Real-Life Activity Recognition - Focus on Recognizing Reading Activities

CVBAR 2013 Keynote http://imlab.jp/cbdar2013/index.shtml#keynote

Most applications in intelligent environments so far strongly rely on specific sensor combinations at predefined positions, orientations etc. While this might be acceptable for some application domains (e.g. industry), it hinders the wide adoption of pervasive computing. How can we extract high level information about human actions and complex real world situations from heterogeneous ensembles of simple, often unreliable sensors embedded in commodity devices?

This talk mostly focuses on how to use body-worn devices for activity recognition in general, and how to combine them with infrastructure sensing and computer vision approaches for a specific high level human activity, namely better understanding knowledge acquisition (e.g. recognizing reading activities).

== Task set ==
**a.** According to the keynote abstract, what do most applications in intelligent environments strongly rely on?
**b.** Write out the keynote abstract word for word, starting at "This talk mostly" and ending at "recognizing reading activities).".
**c.** State whether each statement agrees with the keynote abstract, answering yes or no and quoting the words that decide it. (i) Relying on specific sensor combinations might be acceptable for industry. (ii) The talk mainly focuses on computer vision rather than body-worn devices. (iii) Recognizing reading activities is given as an example of knowledge acquisition.

(Bounding box coordinate data)
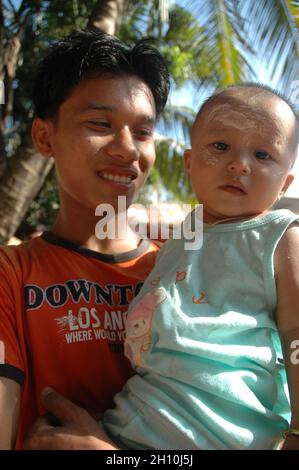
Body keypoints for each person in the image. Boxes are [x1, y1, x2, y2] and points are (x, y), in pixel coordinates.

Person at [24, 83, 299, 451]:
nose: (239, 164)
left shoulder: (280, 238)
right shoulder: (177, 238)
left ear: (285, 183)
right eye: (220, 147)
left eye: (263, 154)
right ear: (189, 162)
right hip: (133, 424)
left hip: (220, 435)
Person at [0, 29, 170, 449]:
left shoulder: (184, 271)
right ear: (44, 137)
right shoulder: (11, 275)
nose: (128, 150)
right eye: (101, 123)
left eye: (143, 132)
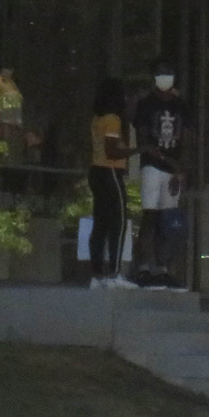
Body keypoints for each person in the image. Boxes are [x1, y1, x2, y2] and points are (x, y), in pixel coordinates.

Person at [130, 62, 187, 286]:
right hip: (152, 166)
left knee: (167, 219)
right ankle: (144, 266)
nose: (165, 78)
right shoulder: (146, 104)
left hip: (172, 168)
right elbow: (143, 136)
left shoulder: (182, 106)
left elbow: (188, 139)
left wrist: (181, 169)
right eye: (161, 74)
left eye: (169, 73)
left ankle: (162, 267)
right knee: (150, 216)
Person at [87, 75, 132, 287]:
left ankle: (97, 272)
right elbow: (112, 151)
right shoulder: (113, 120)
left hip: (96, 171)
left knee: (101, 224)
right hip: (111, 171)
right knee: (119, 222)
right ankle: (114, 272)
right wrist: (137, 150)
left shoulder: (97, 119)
---
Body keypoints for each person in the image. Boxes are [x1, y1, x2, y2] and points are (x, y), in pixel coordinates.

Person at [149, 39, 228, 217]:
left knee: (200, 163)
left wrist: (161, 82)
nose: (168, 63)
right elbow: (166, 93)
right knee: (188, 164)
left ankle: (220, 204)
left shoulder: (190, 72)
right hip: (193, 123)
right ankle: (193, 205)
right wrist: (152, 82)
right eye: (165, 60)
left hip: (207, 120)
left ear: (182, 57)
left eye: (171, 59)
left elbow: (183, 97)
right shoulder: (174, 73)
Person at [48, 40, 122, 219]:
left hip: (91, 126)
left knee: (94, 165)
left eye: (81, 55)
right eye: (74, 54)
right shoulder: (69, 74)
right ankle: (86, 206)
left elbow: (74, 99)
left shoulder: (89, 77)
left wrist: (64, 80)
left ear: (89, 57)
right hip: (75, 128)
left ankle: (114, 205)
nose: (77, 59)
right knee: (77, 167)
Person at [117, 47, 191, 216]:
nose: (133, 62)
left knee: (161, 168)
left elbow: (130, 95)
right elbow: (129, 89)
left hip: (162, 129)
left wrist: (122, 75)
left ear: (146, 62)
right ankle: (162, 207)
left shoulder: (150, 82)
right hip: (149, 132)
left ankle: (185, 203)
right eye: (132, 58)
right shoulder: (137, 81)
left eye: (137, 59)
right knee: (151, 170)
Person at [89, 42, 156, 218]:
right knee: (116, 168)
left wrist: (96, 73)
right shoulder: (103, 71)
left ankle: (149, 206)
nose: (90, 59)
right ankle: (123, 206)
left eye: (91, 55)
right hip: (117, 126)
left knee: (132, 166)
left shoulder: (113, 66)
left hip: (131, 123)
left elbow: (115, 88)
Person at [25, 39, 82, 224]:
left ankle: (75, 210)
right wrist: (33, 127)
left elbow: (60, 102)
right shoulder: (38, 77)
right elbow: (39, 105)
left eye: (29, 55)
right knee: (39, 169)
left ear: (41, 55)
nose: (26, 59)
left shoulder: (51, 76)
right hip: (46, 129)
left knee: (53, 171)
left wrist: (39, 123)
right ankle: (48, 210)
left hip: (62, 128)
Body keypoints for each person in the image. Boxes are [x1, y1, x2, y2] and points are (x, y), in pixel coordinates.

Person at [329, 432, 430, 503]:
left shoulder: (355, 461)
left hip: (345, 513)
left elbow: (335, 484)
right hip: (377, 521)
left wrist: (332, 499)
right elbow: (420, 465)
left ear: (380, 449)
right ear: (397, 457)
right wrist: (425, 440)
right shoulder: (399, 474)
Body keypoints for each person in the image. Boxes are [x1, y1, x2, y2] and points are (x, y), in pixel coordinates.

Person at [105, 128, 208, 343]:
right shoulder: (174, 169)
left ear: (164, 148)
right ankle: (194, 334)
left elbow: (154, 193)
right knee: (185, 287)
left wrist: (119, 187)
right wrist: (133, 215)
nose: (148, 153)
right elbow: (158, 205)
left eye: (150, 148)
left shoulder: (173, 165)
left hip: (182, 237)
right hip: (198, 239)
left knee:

== Results by task ==
**a.** Specific sensor combinations at predefined positions, orientations etc.

**b.**
This talk mostly focuses on how to use body-worn devices for activity recognition in general, and how to combine them with infrastructure sensing and computer vision approaches for a specific high level human activity, namely better understanding knowledge acquisition (e.g. recognizing reading activities).

**c.**
(i) Yes: "While this might be acceptable for some application domains (e.g. industry)"
(ii) No: "This talk mostly focuses on how to use body-worn devices for activity recognition in general"
(iii) Yes: "namely better understanding knowledge acquisition (e.g. recognizing reading activities)"